• **Written task**: Please return the lines of the data that contain "Treasury".

• **Provided material**:
- - - - - - -
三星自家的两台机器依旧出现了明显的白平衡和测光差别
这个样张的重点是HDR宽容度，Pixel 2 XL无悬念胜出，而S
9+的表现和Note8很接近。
- - - - - - -
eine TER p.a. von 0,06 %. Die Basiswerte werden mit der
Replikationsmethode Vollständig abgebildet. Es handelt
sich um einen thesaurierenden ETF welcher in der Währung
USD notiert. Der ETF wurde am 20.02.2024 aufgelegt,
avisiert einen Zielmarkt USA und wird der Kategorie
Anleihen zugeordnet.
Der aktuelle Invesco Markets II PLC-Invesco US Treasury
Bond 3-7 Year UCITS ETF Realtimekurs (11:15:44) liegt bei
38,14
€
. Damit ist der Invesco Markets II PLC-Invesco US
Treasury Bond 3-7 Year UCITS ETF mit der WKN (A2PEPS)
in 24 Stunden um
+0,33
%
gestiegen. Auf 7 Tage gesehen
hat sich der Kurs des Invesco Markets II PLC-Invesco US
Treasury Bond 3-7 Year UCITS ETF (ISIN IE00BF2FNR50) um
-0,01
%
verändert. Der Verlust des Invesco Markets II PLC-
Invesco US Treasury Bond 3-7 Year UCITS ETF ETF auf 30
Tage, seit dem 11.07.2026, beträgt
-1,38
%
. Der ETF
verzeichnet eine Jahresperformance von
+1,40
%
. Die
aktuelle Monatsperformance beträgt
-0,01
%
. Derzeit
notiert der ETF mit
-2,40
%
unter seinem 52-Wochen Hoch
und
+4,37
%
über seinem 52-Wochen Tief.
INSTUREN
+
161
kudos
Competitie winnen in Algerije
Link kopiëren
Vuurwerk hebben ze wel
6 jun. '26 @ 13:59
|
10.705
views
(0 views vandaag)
- - - - - - -
• **Solution**:
Der aktuelle Invesco Markets II PLC-Invesco US Treasury
Treasury Bond 3-7 Year UCITS ETF mit der WKN (A2PEPS)
Treasury Bond 3-7 Year UCITS ETF (ISIN IE00BF2FNR50) um
Invesco US Treasury Bond 3-7 Year UCITS ETF ETF auf 30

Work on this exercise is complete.